The Corner

House Dem: Obama Can Give Amnesty to People Based on Their Last Names

President Obama could “lift the shadow of deportation from people based on their last names, according to a House Democrat who raised the hypothetical situation while discussing the limits of presidential power regarding immigration.

“If they can do it for one person, they can do it for 100,000 people,” Representative Jerrold Nadler (D., N.Y.) told National Review Online last week while discussing the likelihood that Obama will use executive authority to implement some of his preferred immigration policies, in the absence of congressional legislation.

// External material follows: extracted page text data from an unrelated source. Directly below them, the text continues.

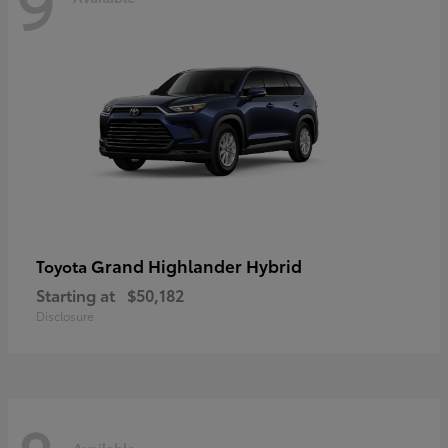
9
Grand Highlander Hybrid
Toyota
Starting at
$50,182
Disclosure
Available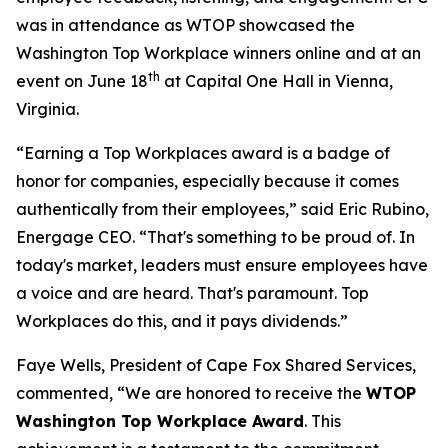
was in attendance as WTOP showcased the
Washington Top Workplace winners online and at an
th
event on June 18
at Capital One Hall in Vienna,
Virginia.
“Earning a Top Workplaces award is a badge of
honor for companies, especially because it comes
authentically from their employees,” said Eric Rubino,
Energage CEO. “That's something to be proud of. In
today's market, leaders must ensure employees have
a voice and are heard. That's paramount. Top
Workplaces do this, and it pays dividends.”
Faye Wells, President of Cape Fox Shared Services,
commented, “We are honored to receive the
WTOP
Washington Top Workplace Award
. This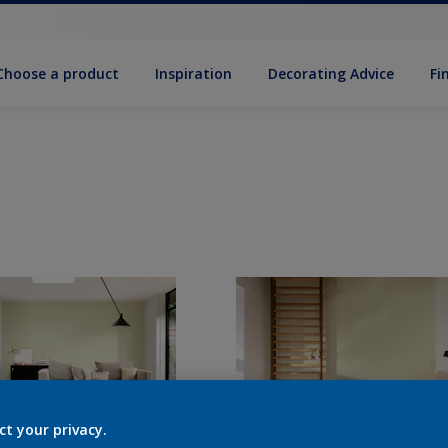
Choose a product
Inspiration
Decorat­ing Advice
Fi
ct your privacy.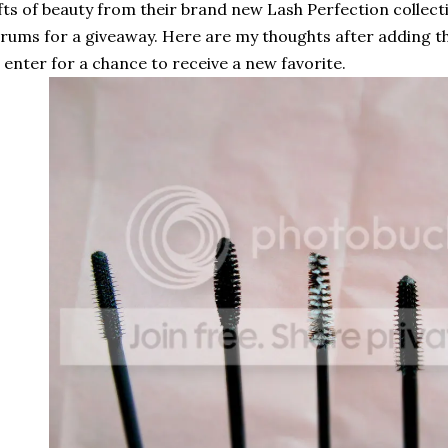
fts of beauty from their brand new Lash Perfection collec
rums for a giveaway. Here are my thoughts after adding 
 enter for a chance to receive a new favorite.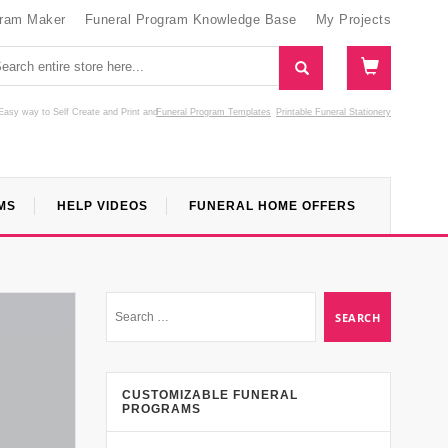
gram Maker
Funeral Program Knowledge Base
My Projects
Easy way to Self Create and Print
and
Funeral Program Templates
Printable Funeral Stationery
MS
HELP VIDEOS
FUNERAL HOME OFFERS
CUSTOMIZABLE FUNERAL
PROGRAMS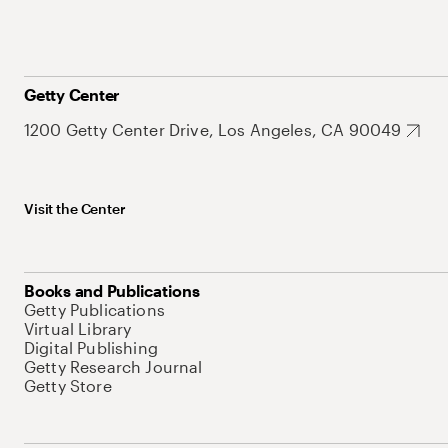
Getty Center
1200 Getty Center Drive, Los Angeles, CA 90049
Visit the Center
Books and Publications
Getty Publications
Virtual Library
Digital Publishing
Getty Research Journal
Getty Store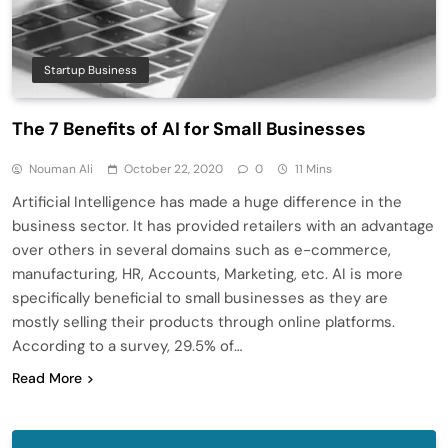
Startup Business
The 7 Benefits of AI for Small Businesses
Nouman Ali
October 22, 2020
0
11 Mins
Artificial Intelligence has made a huge difference in the
business sector. It has provided retailers with an advantage
over others in several domains such as e-commerce,
manufacturing, HR, Accounts, Marketing, etc. AI is more
specifically beneficial to small businesses as they are
mostly selling their products through online platforms.
According to a survey, 29.5% of…
Read More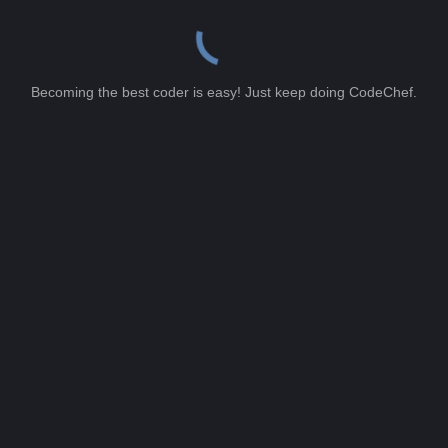
Becoming the best coder is easy! Just keep doing CodeChef.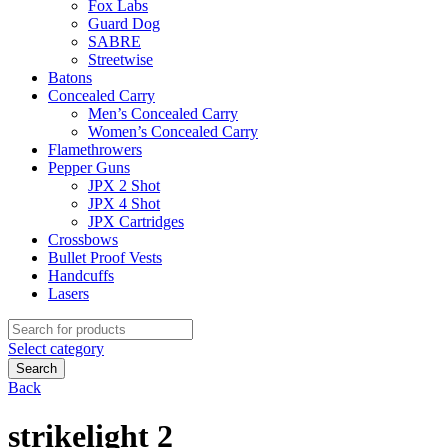
Fox Labs
Guard Dog
SABRE
Streetwise
Batons
Concealed Carry
Men’s Concealed Carry
Women’s Concealed Carry
Flamethrowers
Pepper Guns
JPX 2 Shot
JPX 4 Shot
JPX Cartridges
Crossbows
Bullet Proof Vests
Handcuffs
Lasers
Search
for:
Select category
Search
Back
strikelight 2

“Absolutely,” Nadler emphasized when asked if Obama had the ability to use prosecutorial discretion for entire categories of people. “If the president can decide that José Martí (to coin the name) should have deferred action, he can decide that everybody named with an M can have deferred action.”

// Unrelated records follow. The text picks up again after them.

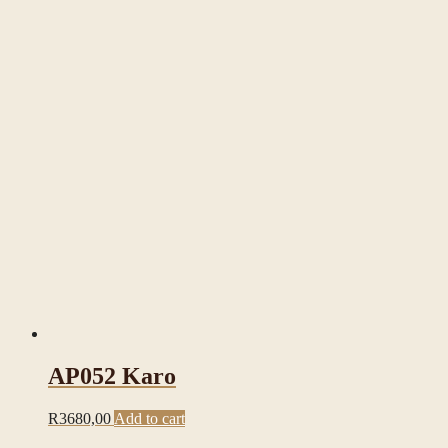
AP052 Karo
R
3680,00
Add to cart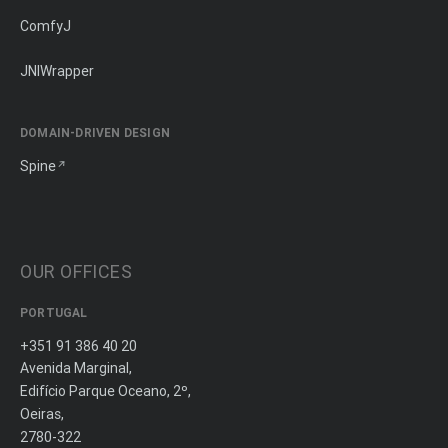
ComfyJ
JNIWrapper
DOMAIN-DRIVEN DESIGN
Spine
OUR OFFICES
PORTUGAL
+351 91 386 40 20
Avenida Marginal,
Edifício Parque Oceano, 2º,
Oeiras,
2780-322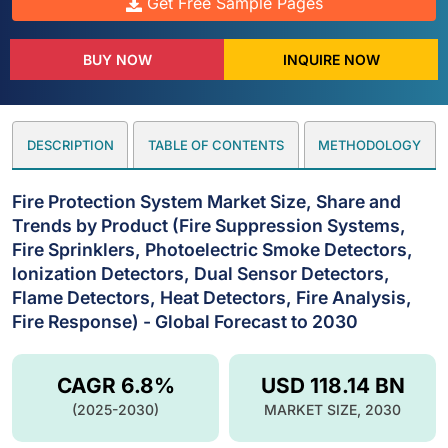
Get Free Sample Pages
BUY NOW
INQUIRE NOW
DESCRIPTION
TABLE OF CONTENTS
METHODOLOGY
Fire Protection System Market Size, Share and
Trends by Product (Fire Suppression Systems,
Fire Sprinklers, Photoelectric Smoke Detectors,
lonization Detectors, Dual Sensor Detectors,
Flame Detectors, Heat Detectors, Fire Analysis,
Fire Response) - Global Forecast to 2030
CAGR 6.8%
USD 118.14 BN
(2025-2030)
MARKET SIZE, 2030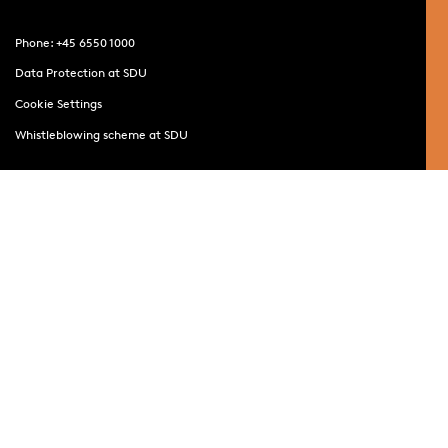
Phone: +45 6550 1000
Data Protection at SDU
Cookie Settings
Whistleblowing scheme at SDU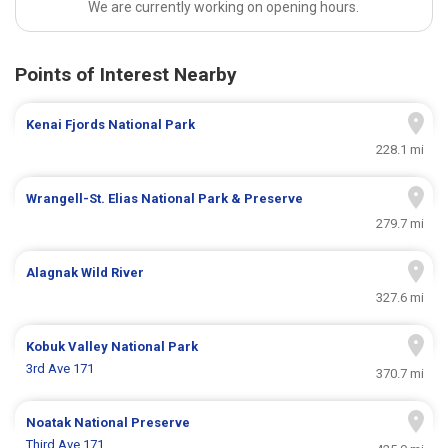
We are currently working on opening hours.
Points of Interest Nearby
Kenai Fjords National Park
228.1 mi
Wrangell-St. Elias National Park & Preserve
279.7 mi
Alagnak Wild River
327.6 mi
Kobuk Valley National Park
3rd Ave 171
370.7 mi
Noatak National Preserve
Third Ave 171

Nadler’s comments come to mind when reading Townhall editor Conn Carroll’s piece explaining a more traditional understanding of prosecutorial discretion, which is the ostensible basis for Obama’s DACA program.

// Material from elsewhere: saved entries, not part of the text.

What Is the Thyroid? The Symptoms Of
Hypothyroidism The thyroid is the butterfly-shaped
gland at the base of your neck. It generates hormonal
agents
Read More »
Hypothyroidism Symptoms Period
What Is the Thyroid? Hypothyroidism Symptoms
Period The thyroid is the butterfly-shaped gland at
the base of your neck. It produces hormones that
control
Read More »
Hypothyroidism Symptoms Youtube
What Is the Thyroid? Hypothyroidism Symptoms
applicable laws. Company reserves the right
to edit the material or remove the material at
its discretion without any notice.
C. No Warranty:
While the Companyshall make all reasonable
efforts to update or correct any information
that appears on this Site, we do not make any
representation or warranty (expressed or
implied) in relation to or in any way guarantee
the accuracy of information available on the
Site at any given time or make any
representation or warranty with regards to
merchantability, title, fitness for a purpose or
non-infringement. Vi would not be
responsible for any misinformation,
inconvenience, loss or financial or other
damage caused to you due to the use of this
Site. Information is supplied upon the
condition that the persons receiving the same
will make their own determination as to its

“And, in fact, prosecutorial discretion does play an integral role in our democracy. No law enforcement agency has the resources to enforce the law perfectly, nor is blind enforcement of the law always justified,” Conn writes. “Take, for example, a situation familiar to almost all Americans: speeding. In Virginia, for example, it is Class 1 misdemeanor if you are caught going more than 20 miles an hour above the posted speed limit. So, completely hypothetically, if one was to get pulled over going 76 miler-per-hour on I-66 (posted speed limit 55 miles-per-hour) that person would be facing conviction of a crime on par with drunk driving, assault, or battery.”

Nadler compared Obama’s DACA program to a district attorney’s choosing not to prosecute minor marijuana offenses, as has happened in Brooklyn.

“In order to be effective, our police officers must enforce the laws of the State of New York uniformly throughout all five boroughs of the City,” New York police commissioner Bill Bratton said in response to that plan.